Causality and a-theorem Constraints on Ricci Polynomial and Riemann Cubic Gravities

TL;DR

This paper investigates extended Einstein gravity with Ricci polynomials and Riemann cubic terms, deriving constraints on couplings to ensure ghost freedom, causality, and an $a$-theorem, highlighting that these conditions are met starting at quartic order.

Contribution

It provides the first comprehensive analysis of causality and $a$-theorem constraints on Ricci polynomial and Riemann cubic gravities, identifying the order at which these conditions are simultaneously satisfied.

Findings

Ghost-free and $a$-theorem conditions start at quartic order.

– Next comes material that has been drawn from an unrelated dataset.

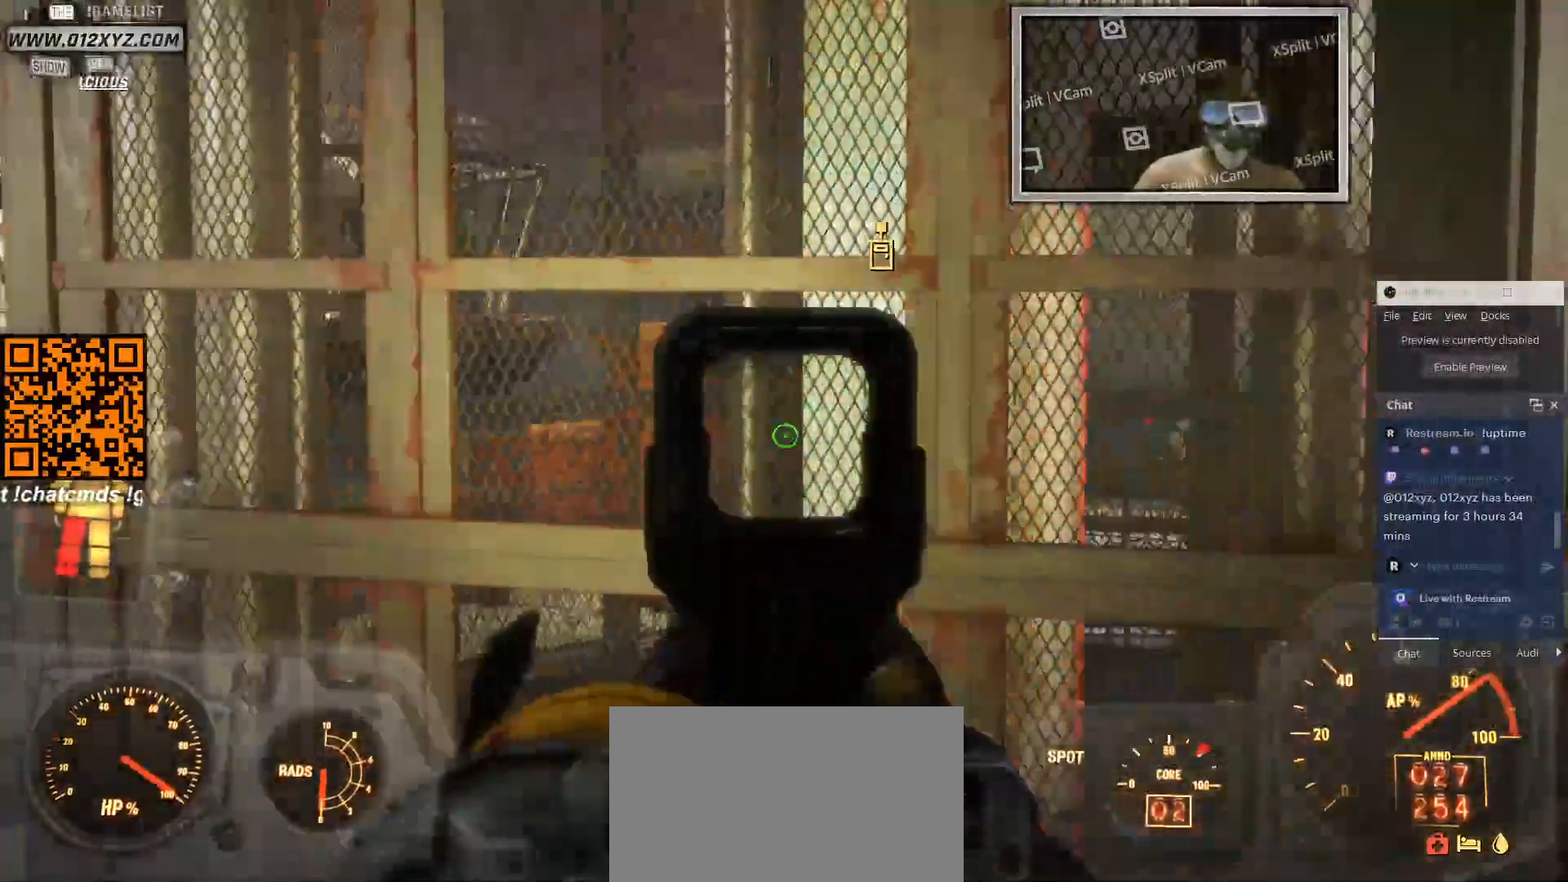
{"keys": ["a"], "mouse": ["right"], "events": []}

Einstein metrics remain solutions with Ricci polynomial extensions.

Causality constraints are automatically satisfied with Ricci polynomials.

Abstract

In this paper, we study Einstein gravity extended with Ricci polynomials and derive the constraints on the coupling constants from the considerations of being ghost free, exhibiting an $a$-theorem and maintaining causality. The salient feature is that Einstein metrics with appropriate effective cosmological constants continue to be solutions with the inclusion of such Ricci polynomials and the causality constraint is automatically satisfied. The ghost free and $a$-theorem conditions can only be both met starting at the quartic order. We also study these constraints on general Riemann cubic gravities.